Problem statement: Set down every line of text in the data below word for word, leaving out the pictures.

Records supplied:
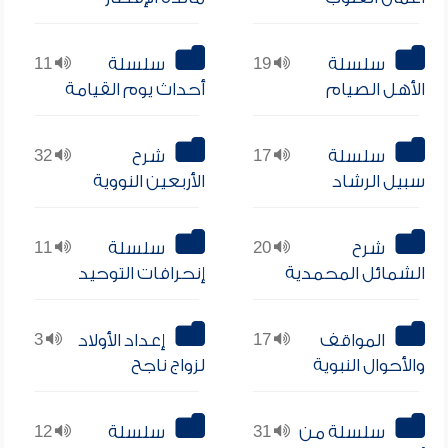
سلسلة
19
سلسلة
11
الأهل الصيام
أحداث يوم القيامة
سلسلة
17
شرح
32
سبيل الرشاد
الأربعين النووية
شرح
20
سلسلة
11
الشمائل المحمدية
إنحرافات التوحيد
المواقف
17
إعداد الأولاد
3
والأحوال النبوية
لزواج ناجح
سلسلة من
31
سلسلة
12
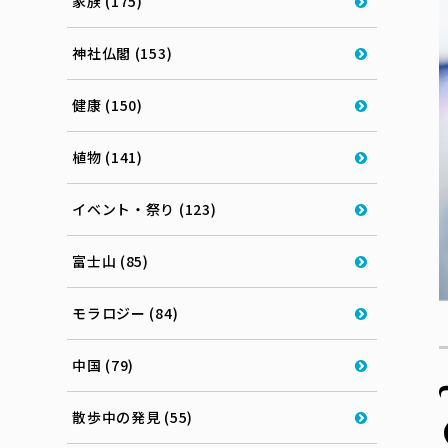
家族 (175)
神社仏閣 (153)
健康 (150)
植物 (141)
イベント・祭り (123)
富士山 (85)
モラロジー (84)
中国 (79)
散歩中の発見 (55)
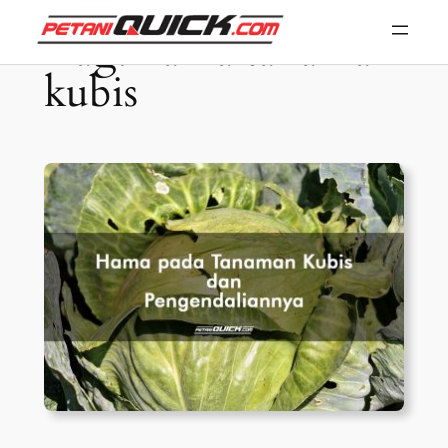
Skip
Tag:
hama tanaman
to
kubis
content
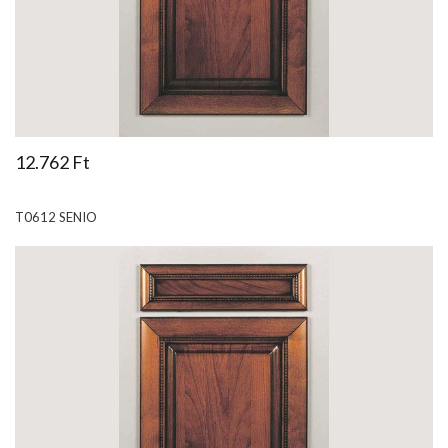
12.762 Ft
T0612 SENIO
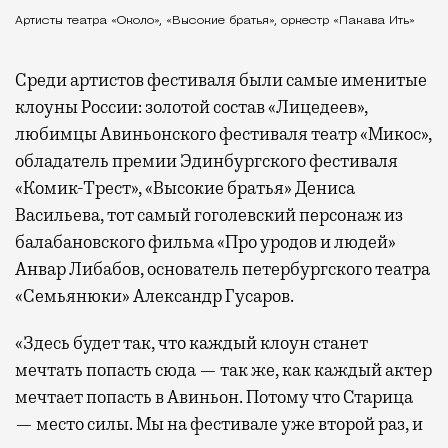
Артисты театра «Около», «Высокие братья», оркестр «Пакава Ить»
Среди артистов фестиваля были самые именитые
клоуны России: золотой состав «Лицедеев»,
любимцы Авиньонского фестиваля театр «Микос»,
обладатель премии Эдинбургского фестиваля
«Комик-Трест», «Высокие братья» Дениса
Васильева, тот самый гоголевский персонаж из
балабановского фильма «Про уродов и людей»
Анвар Либабов, основатель петербургского театра
«Семьянюки» Александр Гусаров.
«Здесь будет так, что каждый клоун станет
мечтать попасть сюда — так же, как каждый актер
мечтает попасть в Авиньон. Потому что Старица
— место силы. Мы на фестивале уже второй раз, и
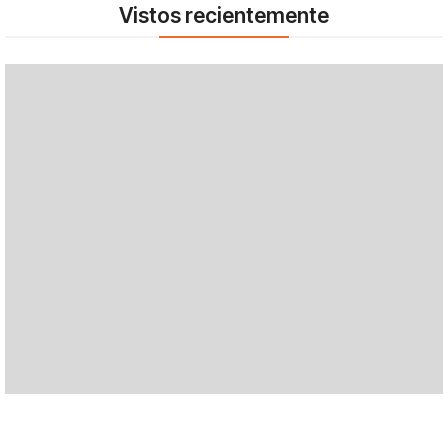
Vistos recientemente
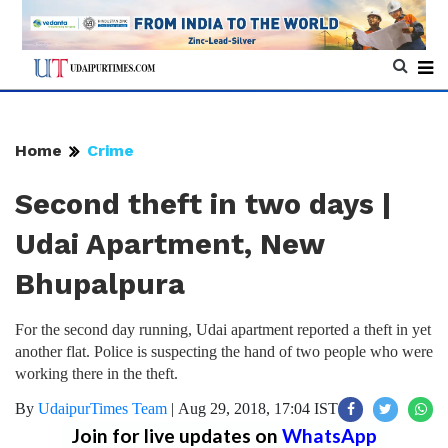
Home
Crime
Second theft in two days |
Udai Apartment, New
Bhupalpura
For the second day running, Udai apartment reported a theft in yet
another flat. Police is suspecting the hand of two people who were
working there in the theft.
By
UdaipurTimes Team
|
Aug 29, 2018, 17:04 IST
Join for live updates on
WhatsApp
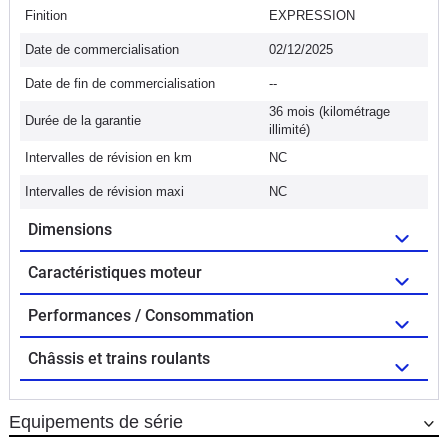
Finition
EXPRESSION
Date de commercialisation
02/12/2025
Date de fin de commercialisation
--
36 mois (kilométrage
Durée de la garantie
illimité)
Intervalles de révision en km
NC
Intervalles de révision maxi
NC
Dimensions
Caractéristiques moteur
Performances / Consommation
Châssis et trains roulants
Equipements de série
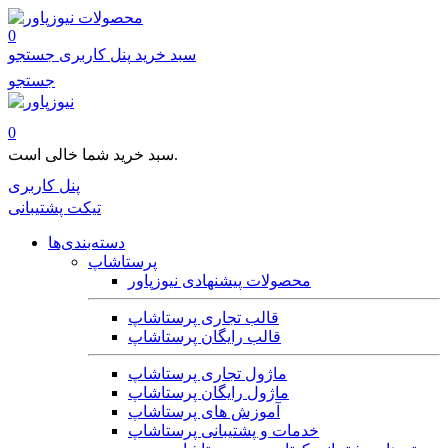
محصولات
0
سبد خرید
پنل کاربری
جستجو
جستجو
0
سبد خرید شما خالی است.
پنل کاربری
تیکت پشتیبانی
دسته‌بندی‌ها
پرستاشاپ
محصولات پیشنهادی نیوزپاور
قالب تجاری پرستاشاپ
قالب رایگان پرستاشاپ
ماژول تجاری پرستاشاپ
ماژول رایگان پرستاشاپ
آموزش های پرستاشاپ
خدمات و پشتیبانی پرستاشاپ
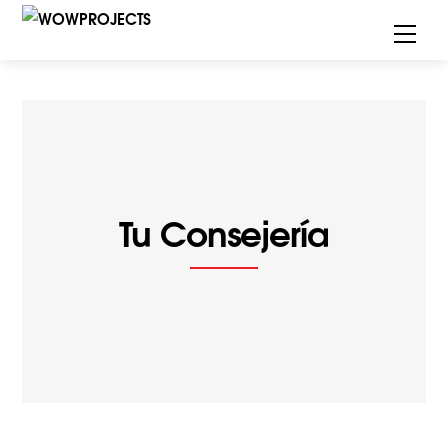
Skip
Men
to
content
Tu Consejería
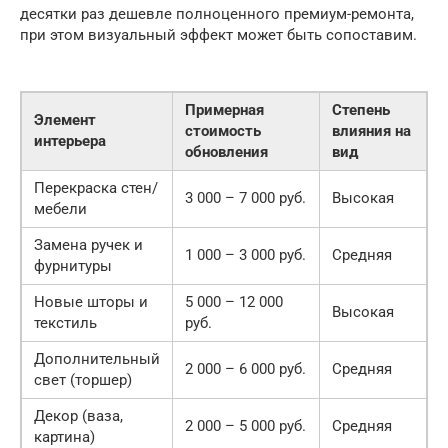
десятки раз дешевле полноценного премиум-ремонта,
при этом визуальный эффект может быть сопоставим.
Примерная
Степень
Элемент
стоимость
влияния на
интерьера
обновления
вид
Перекраска стен/
3 000 – 7 000 руб.
Высокая
мебели
Замена ручек и
1 000 – 3 000 руб.
Средняя
фурнитуры
Новые шторы и
5 000 – 12 000
Высокая
текстиль
руб.
Дополнительный
2 000 – 6 000 руб.
Средняя
свет (торшер)
Декор (ваза,
2 000 – 5 000 руб.
Средняя
картина)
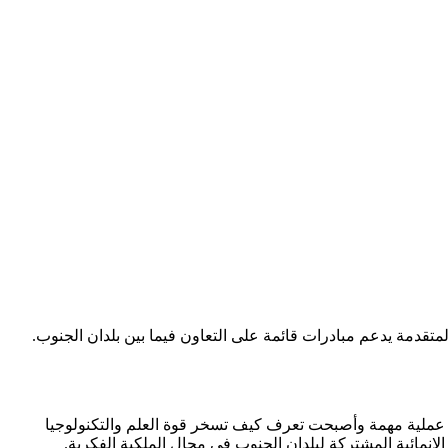
المتقدمة يدعم مبادرات قائمة على التعاون فيما بين بلدان الجنوب.
ية عملية مهمة وأصبحت تعرف كيف تسخر قوة العلم والتكنولوجيا
إنمائية المشتركة لبلدان الجنوب في مجال الملكية الفكرية.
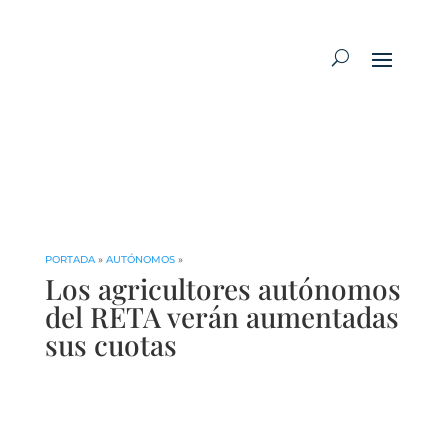
PORTADA
»
AUTÓNOMOS
»
Los agricultores autónomos
del RETA verán aumentadas
sus cuotas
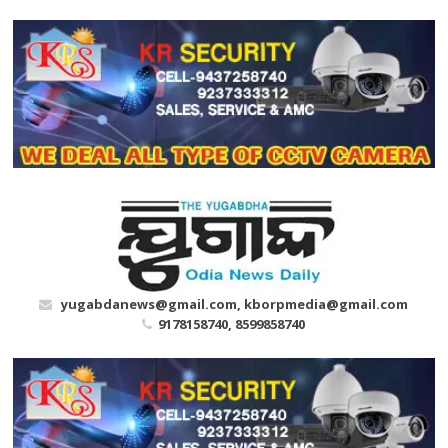
Skip
to
content
yugabdanews@gmail.com, kborpmedia@gmail.com
9178158740, 8599858740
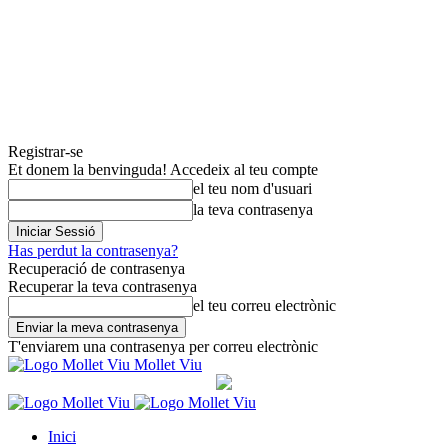
Registrar-se
Et donem la benvinguda! Accedeix al teu compte
el teu nom d'usuari
la teva contrasenya
Has perdut la contrasenya?
Recuperació de contrasenya
Recuperar la teva contrasenya
el teu correu electrònic
T'enviarem una contrasenya per correu electrònic
Mollet Viu
Inici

Task answer:
سلسلة
19
سلسلة
11
الأهل الصيام
أحداث يوم القيامة
سلسلة
17
شرح
32
سبيل الرشاد
الأربعين النووية
شرح
20
سلسلة
11
الشمائل المحمدية
إنحرافات التوحيد
المواقف
17
إعداد الأولاد
3
والأحوال النبوية
لزواج ناجح
سلسلة من
31
سلسلة
12
家族 (175)
神社仏閣 (153)
健康 (150)
植物 (141)
イベント・祭り (123)
富士山 (85)
モラロジー (84)
中国 (79)
散歩中の発見 (55)
Skip
Tag:
hama tanaman
to
kubis
content
12.762 Ft
T0612 SENIO
Артисты театра «Около», «Высокие братья», оркестр «Пакава Ить»
Среди артистов фестиваля были самые именитые
клоуны России: золотой состав «Лицедеев»,
любимцы Авиньонского фестиваля театр «Микос»,
обладатель премии Эдинбургского фестиваля
«Комик-Трест», «Высокие братья» Дениса
Васильева, тот самый гоголевский персонаж из
балабановского фильма «Про уродов и людей»
Анвар Либабов, основатель петербургского театра
«Семьянюки» Александр Гусаров.
«Здесь будет так, что каждый клоун станет
мечтать попасть сюда — так же, как каждый актер
мечтает попасть в Авиньон. Потому что Старица
— место силы. Мы на фестивале уже второй раз, и
Vistos recientemente
Home
Crime
Second theft in two days |
Udai Apartment, New
Bhupalpura
For the second day running, Udai apartment reported a theft in yet
another flat. Police is suspecting the hand of two people who were
working there in the theft.
By
UdaipurTimes Team
|
Aug 29, 2018, 17:04 IST
Join for live updates on
WhatsApp
Finition
EXPRESSION
Date de commercialisation
02/12/2025
Date de fin de commercialisation
--
36 mois (kilométrage
Durée de la garantie
illimité)
Intervalles de révision en km
NC
Intervalles de révision maxi
NC
Dimensions
Caractéristiques moteur
Performances / Consommation
Châssis et trains roulants
Equipements de série
محصولات
0
سبد خرید
پنل کاربری
جستجو
جستجو
0
سبد خرید شما خالی است.
پنل کاربری
تیکت پشتیبانی
دسته‌بندی‌ها
پرستاشاپ
محصولات پیشنهادی نیوزپاور
قالب تجاری پرستاشاپ
قالب رایگان پرستاشاپ
ماژول تجاری پرستاشاپ
ماژول رایگان پرستاشاپ
آموزش های پرستاشاپ
خدمات و پشتیبانی پرستاشاپ
Skip
Men
to
content
Tu Consejería
десятки раз дешевле полноценного премиум-ремонта,
при этом визуальный эффект может быть сопоставим.
Примерная
Степень
Элемент
стоимость
влияния на
интерьера
обновления
вид
Перекраска стен/
3 000 – 7 000 руб.
Высокая
мебели
Замена ручек и
1 000 – 3 000 руб.
Средняя
фурнитуры
Новые шторы и
5 000 – 12 000
Высокая
текстиль
руб.
Дополнительный
2 000 – 6 000 руб.
Средняя
свет (торшер)
Декор (ваза,
2 000 – 5 000 руб.
Средняя
картина)
المتقدمة يدعم مبادرات قائمة على التعاون فيما بين بلدان الجنوب.
ية عملية مهمة وأصبحت تعرف كيف تسخر قوة العلم والتكنولوجيا
إنمائية المشتركة لبلدان الجنوب في مجال الملكية الفكرية.
PORTADA
»
AUTÓNOMOS
»
Los agricultores autónomos
del RETA verán aumentadas
sus cuotas
Skip
to
content
yugabdanews@gmail.com, kborpmedia@gmail.com
9178158740, 8599858740
Registrar-se
Et donem la benvinguda! Accedeix al teu compte
el teu nom d'usuari
la teva contrasenya
Has perdut la contrasenya?
Recuperació de contrasenya
Recuperar la teva contrasenya
el teu correu electrònic
T'enviarem una contrasenya per correu electrònic
Mollet Viu
Inici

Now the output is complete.